Dari rapat persiapan tersebut, TNI sudah menyusun garis waktu persiapan menunggu perintah menuju keberangkatan. Mulai dari pemeriksaan kesehatan para personel hingga penyiapan segala administrasi yang terjadwal sampai dengan Februari 2026. Gelar kesiapan pasukan juga dijadwalkan dalam Februari 2026.
“Dan sekitar 1.000 personel ditargetkan dalam kondisi siap berangkat pada awal April 2026. Dan seluruh elemen 8.000 personel ditargetkan siap berangkat paling lambat akhir Juni 2026,” ujar Donny.
Donny menegaskan bahwa garis waktu siap berangkat bukan berarti sudah dipastikan berangkat. Melainkan, istilah tersebut merupakan kesiapan para personel yang dalam kondisi benar-benar dapat diberangkatkan sewaktu-waktu. “Namun jadwal keberangkatan, tetap sepenuhnya menunggu keputusan politik negara dan mekanisme internasional yang berlaku,” tambahnya.
Rencana pengerahan pasukan perdamaian dari TNI ke Jalur Gaza, Palestina sudah diusulkan oleh Presiden Prabowo Subianto sejak tahun lalu. Menteri Sekretaris Negara Prasetyo Hadi pada pekan lalu menyampaikan bahwa rencana Indonesia untuk mengerahkan sedikitnya 8.000 pasukan TNI ke Gaza.
Jumlah tersebut dikatakan bagian dari komitmen Presiden Prabowo di hadapan Majelis Umum PBB yang menjanjikan untuk mengerahkan sekitar 20 ribu pasukan perdamaian. Otoritas di TNI pun mengatakan sudah menyiapkan prajurit-prajuritnya dari satuan nontempur. TNI menyiapkan pasukan zeni konstruksi, dan dokter militer.
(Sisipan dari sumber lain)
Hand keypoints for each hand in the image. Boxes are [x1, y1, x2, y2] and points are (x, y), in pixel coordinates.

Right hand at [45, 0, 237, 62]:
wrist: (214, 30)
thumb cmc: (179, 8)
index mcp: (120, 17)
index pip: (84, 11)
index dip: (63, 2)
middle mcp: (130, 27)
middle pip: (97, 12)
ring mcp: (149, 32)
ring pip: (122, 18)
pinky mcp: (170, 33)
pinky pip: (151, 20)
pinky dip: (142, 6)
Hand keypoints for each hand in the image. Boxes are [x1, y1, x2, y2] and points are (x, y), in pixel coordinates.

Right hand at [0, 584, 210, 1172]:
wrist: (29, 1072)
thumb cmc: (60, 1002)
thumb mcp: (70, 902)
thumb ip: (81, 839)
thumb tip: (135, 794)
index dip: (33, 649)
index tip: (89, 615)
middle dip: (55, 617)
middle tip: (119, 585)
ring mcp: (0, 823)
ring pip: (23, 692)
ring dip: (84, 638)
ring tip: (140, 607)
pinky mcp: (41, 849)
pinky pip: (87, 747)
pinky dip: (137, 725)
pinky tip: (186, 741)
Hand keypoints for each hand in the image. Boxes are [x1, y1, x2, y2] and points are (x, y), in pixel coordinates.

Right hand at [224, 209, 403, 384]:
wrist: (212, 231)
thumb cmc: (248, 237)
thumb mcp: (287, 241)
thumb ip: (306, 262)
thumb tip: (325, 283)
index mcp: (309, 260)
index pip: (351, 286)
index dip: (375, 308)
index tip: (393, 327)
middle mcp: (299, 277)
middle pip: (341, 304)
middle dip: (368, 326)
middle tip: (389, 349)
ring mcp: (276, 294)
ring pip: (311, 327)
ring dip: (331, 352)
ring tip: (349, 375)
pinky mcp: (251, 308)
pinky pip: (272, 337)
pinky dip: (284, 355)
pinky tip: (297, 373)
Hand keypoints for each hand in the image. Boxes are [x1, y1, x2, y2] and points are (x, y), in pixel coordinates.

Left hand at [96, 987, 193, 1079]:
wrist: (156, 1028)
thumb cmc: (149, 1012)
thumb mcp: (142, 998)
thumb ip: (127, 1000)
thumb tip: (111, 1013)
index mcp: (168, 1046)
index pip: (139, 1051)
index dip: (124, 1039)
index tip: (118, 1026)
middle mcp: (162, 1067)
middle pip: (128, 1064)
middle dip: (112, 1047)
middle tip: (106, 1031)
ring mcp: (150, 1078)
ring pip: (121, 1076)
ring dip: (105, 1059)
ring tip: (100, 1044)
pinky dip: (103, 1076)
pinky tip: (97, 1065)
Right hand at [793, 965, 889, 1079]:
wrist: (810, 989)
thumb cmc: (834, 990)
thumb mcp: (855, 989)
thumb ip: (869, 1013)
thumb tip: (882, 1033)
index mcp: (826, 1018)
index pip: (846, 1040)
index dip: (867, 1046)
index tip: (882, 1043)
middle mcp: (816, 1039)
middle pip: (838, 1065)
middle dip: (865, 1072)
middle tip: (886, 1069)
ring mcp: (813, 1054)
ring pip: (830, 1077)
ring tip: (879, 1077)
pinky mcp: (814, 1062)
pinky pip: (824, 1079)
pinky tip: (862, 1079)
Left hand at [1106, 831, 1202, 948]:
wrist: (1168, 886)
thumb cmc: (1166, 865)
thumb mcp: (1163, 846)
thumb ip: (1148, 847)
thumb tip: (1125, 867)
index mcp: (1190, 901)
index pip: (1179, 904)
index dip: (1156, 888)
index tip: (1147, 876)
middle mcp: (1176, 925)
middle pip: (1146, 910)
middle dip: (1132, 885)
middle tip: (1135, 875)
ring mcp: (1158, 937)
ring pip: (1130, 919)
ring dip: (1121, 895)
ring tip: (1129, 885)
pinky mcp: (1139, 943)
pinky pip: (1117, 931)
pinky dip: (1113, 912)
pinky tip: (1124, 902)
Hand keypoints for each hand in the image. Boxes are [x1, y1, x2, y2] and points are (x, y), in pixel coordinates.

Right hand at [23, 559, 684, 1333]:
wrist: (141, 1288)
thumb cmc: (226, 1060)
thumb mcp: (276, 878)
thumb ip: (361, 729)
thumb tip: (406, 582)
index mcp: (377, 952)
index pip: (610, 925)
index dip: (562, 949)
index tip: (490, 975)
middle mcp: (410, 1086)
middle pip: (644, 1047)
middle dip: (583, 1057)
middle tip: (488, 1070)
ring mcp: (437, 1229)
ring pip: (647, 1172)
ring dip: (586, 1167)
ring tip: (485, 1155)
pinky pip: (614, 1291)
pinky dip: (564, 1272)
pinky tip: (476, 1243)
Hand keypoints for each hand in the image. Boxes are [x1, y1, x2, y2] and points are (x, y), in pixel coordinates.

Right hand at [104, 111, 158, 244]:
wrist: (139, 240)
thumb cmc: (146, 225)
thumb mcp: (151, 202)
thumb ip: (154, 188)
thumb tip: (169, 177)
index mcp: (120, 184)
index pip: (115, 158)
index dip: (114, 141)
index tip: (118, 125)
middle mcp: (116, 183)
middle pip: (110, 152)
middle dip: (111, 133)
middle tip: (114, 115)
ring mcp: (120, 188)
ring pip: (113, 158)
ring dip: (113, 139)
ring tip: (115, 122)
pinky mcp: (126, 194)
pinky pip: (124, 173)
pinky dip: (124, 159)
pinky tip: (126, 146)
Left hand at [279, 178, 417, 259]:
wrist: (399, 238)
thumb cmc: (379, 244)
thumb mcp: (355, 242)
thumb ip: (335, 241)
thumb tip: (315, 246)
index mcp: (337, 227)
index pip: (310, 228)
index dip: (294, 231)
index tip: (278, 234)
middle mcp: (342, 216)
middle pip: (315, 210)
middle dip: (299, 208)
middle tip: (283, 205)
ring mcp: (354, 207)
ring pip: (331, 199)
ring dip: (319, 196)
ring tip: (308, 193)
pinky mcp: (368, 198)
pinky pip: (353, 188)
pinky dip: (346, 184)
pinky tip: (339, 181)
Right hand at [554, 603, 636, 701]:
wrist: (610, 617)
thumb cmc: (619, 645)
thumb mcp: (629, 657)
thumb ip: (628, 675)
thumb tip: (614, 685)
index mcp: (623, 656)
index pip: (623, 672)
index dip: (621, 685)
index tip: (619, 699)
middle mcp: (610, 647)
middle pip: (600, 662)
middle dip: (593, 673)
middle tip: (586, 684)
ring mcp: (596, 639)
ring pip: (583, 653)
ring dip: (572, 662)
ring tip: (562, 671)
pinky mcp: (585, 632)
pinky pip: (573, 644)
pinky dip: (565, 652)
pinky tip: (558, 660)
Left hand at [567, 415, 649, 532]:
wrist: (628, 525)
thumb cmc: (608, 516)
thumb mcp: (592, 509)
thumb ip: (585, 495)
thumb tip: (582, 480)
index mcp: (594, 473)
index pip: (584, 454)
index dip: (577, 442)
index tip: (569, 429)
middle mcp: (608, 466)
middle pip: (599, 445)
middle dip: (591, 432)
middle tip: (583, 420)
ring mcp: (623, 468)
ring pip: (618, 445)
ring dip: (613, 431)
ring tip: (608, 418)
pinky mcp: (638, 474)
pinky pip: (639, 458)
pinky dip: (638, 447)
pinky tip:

Proses Persiapan Pasukan Perdamaian
Berikut adalah beberapa tahapan yang dilakukan TNI dalam persiapan pasukan perdamaian:
-
Pemeriksaan kesehatan
Seluruh personel yang akan diberangkatkan akan menjalani pemeriksaan kesehatan secara menyeluruh. Proses ini bertujuan untuk memastikan kesiapan fisik dan mental para prajurit sebelum diberangkatkan. -
Penyiapan administrasi
TNI juga sedang mempersiapkan segala dokumen dan administrasi yang diperlukan. Hal ini termasuk surat izin, dokumen perjalanan, dan berbagai persyaratan lainnya. -
Gelar kesiapan pasukan
Gelar kesiapan pasukan dijadwalkan dilaksanakan pada bulan Februari 2026. Tujuan dari gelar ini adalah untuk memastikan semua pasukan siap dalam hal latihan, peralatan, dan koordinasi. -
Koordinasi dengan organisasi internasional
TNI juga terus berkoordinasi dengan organisasi internasional seperti PBB untuk memastikan bahwa misi perdamaian dapat berjalan sesuai rencana dan sesuai dengan standar global.
Target Penugasan
TNI memiliki target penugasan sebagai berikut:
- 1.000 prajurit pendahulu akan siap berangkat pada awal April 2026.
- Seluruh elemen 8.000 personel akan siap berangkat paling lambat akhir Juni 2026.
Meskipun garis waktu telah ditentukan, TNI tetap menunggu keputusan politik negara dan mekanisme internasional sebelum pelaksanaan misi dimulai.